Naval Ravikant: How to get rich (without getting lucky) (2018) - simonebrunozzi
https://twitter.com/naval/status/1002103360646823936
======
simonebrunozzi
I am re-reading Naval's "tweetstorm" on how to get rich. I like Naval, I think
he's smart, and well-intentioned. But somehow I feel his approach is mostly
wrong (or at least too Silicon Valley-centric). I am trying to wrap my head
around on "why" I feel it's wrong, and for now it's simply very hard to
explain.

I am looking at some statistics, and it seems that his suggestions would only
apply to a small percentage of "current" millionaires.

Some people inherit their wealth; some invested in real estate in coastal
cities 20-30 years ago and now their main asset is worth >$1M; some people are
simply professionals that accumulated enough money over 25-30 years of
working, and invested in a not-too-bad way.

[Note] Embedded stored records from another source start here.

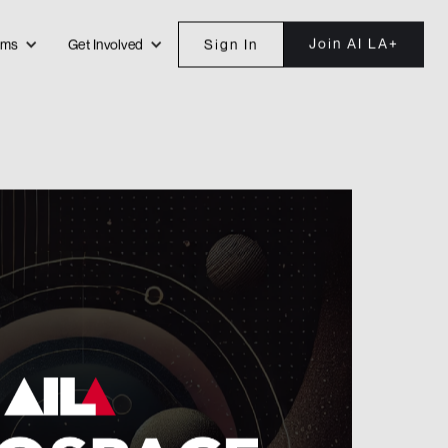
Join AI LA+
ams
Get Involved
Sign In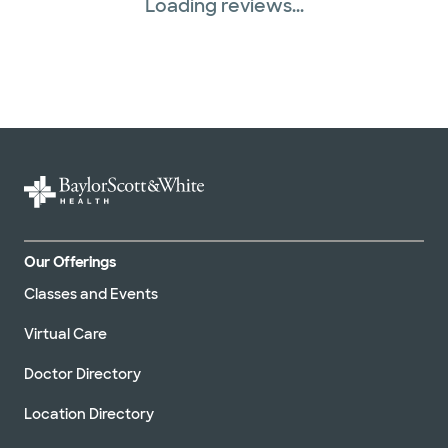
Loading reviews...
Our Offerings
Classes and Events
Virtual Care
Doctor Directory
Location Directory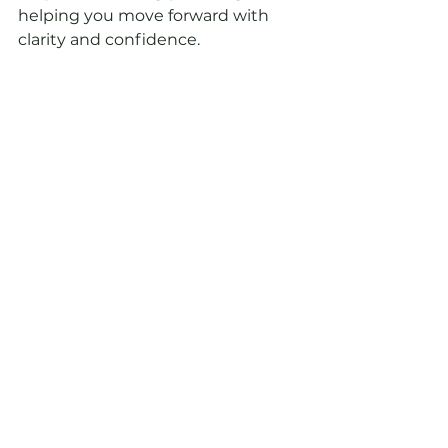
helping you move forward with 
clarity and confidence.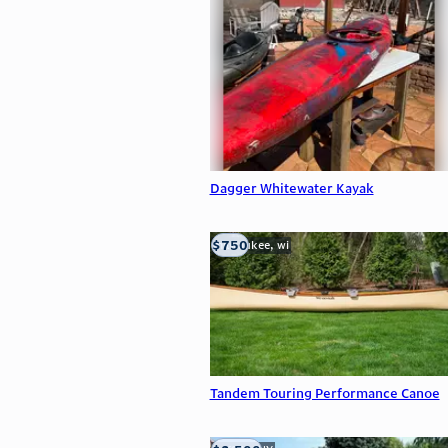
Dagger Whitewater Kayak
$750
milwaukee, wi
Tandem Touring Performance Canoe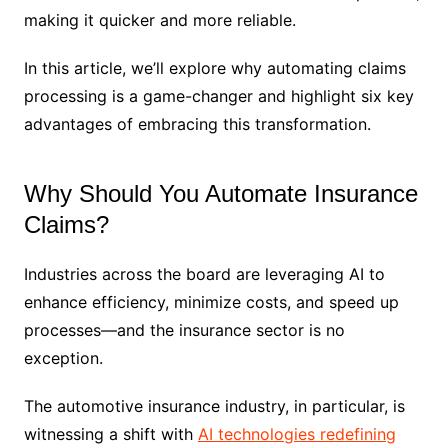
making it quicker and more reliable.
In this article, we’ll explore why automating claims
processing is a game-changer and highlight six key
advantages of embracing this transformation.
Why Should You Automate Insurance
Claims?
Industries across the board are leveraging AI to
enhance efficiency, minimize costs, and speed up
processes—and the insurance sector is no
exception.
The automotive insurance industry, in particular, is
witnessing a shift with
AI technologies redefining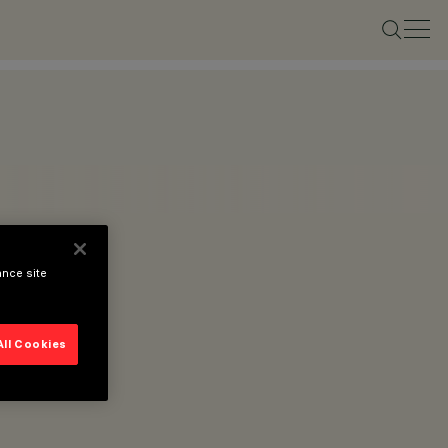
ance site
All Cookies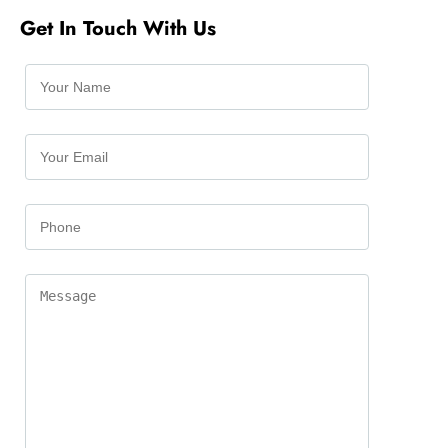
Get In Touch With Us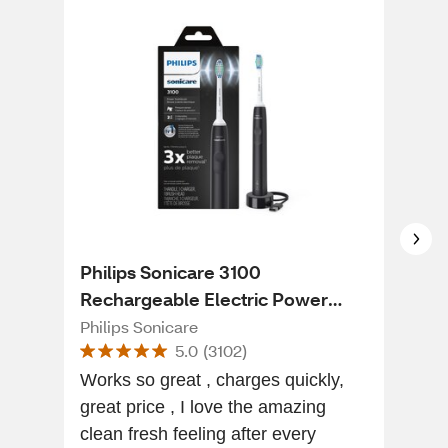
Philips Sonicare 3100
CVS
Rechargeable Electric Power
Too
Toothbrush with Pressure Sensor,
Philips Sonicare
CVS
5.0
(
3102
)
HX3681/04, Black
Works so great , charges quickly,
Very
great price , I love the amazing
store, miss Freddy at
clean fresh feeling after every
the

Conversely, it would be interesting to examine why people fail to become
millionaires, despite having the opportunity. A good example is divorce rates:
highest for blacks, lowest for asians, and that is one factor on why asians
tend to have a much higher opportunity to become millionaires (everything else
being equal: income, education, etc).

I'm sure this would be a very interesting topic to explore. Looking forward to
some smart comments, and if possible, some good references to material that I
can read/study.

------
hncynic23
1\. have mommy and daddy who go into united states give you opportunities 2\.
get rich and lucky 3\. try to rationalize it trough twitter